Nash flinches at the contact, his gaze shooting to mine in surprise. Sparks rip through me when his frustration morphs into a different kind of heat. The way he shifts closer makes it clear he felt that surge of electricity too. That he enjoyed it. The side of his thigh is now completely fused to mine, triggering invisible, forbidden currents neither of us seem urgent to tame. I pull my hand away with a protective eye-roll, but the haughty smile lingers on his lips.
Fine. You’re freaking gorgeous. Can we move on?

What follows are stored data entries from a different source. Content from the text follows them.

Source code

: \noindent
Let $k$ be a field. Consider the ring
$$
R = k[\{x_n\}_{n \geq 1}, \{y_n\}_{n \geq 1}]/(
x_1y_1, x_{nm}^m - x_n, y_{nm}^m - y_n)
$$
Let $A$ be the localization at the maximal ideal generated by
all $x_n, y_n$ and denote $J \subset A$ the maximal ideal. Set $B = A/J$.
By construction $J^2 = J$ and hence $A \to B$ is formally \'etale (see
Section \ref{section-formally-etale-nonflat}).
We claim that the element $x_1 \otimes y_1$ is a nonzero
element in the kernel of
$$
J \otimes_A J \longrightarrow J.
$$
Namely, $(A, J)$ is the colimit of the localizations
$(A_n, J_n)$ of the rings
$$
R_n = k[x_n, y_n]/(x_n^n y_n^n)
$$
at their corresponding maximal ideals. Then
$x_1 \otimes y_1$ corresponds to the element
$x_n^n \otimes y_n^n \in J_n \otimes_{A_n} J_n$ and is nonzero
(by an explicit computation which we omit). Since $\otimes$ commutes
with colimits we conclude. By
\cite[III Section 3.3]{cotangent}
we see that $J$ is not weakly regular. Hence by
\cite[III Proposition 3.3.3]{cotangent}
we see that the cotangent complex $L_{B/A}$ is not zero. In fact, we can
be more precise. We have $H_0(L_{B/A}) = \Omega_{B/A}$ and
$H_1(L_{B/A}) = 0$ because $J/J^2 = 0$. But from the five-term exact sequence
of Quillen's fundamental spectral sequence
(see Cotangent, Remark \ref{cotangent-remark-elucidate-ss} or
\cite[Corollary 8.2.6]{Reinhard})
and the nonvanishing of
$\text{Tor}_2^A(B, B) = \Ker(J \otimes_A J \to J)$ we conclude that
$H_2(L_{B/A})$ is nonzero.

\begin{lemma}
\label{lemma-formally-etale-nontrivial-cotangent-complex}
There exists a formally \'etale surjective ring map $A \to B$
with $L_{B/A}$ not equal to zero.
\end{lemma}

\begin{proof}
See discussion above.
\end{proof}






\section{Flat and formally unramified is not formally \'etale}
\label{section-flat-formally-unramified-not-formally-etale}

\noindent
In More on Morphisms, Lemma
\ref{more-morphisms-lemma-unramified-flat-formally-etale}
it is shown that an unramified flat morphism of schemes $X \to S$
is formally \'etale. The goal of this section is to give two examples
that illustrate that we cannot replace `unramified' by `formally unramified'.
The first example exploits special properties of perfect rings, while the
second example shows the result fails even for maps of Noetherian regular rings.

“I guarantee he wasn’t playing your cousin’s wedding,” Nash says to Chad, while still looking at me. Probing me. Exploring and daring me to… what? Smack him? Sure. I’m game.
Focus, Paige.
But now my blood seems to think a corporate office is the appropriate place to throb in inconvenient body parts. Where is his pooling right now? He taps his pen as his gaze drops to my chest which means… he’s concentrating. Hard.
Gah!
“I have video!” Chad argues, drawing us back to reality. Thank the heavens for Chad.
(Well, there’s a phrase for the record book of firsts.)
Nash finally seems to refocus as well and directs his attention to safer targets. “I don’t doubt you have video of a wedding cover band playing some of Tek Tonik’s catalog. He’s an elite producer and DJ with credits on half the dance tracks blowing up the clubs right now. But I’m telling you, your friend Kyle is not going to hook us up with a dude who could build a house out of his platinum records.”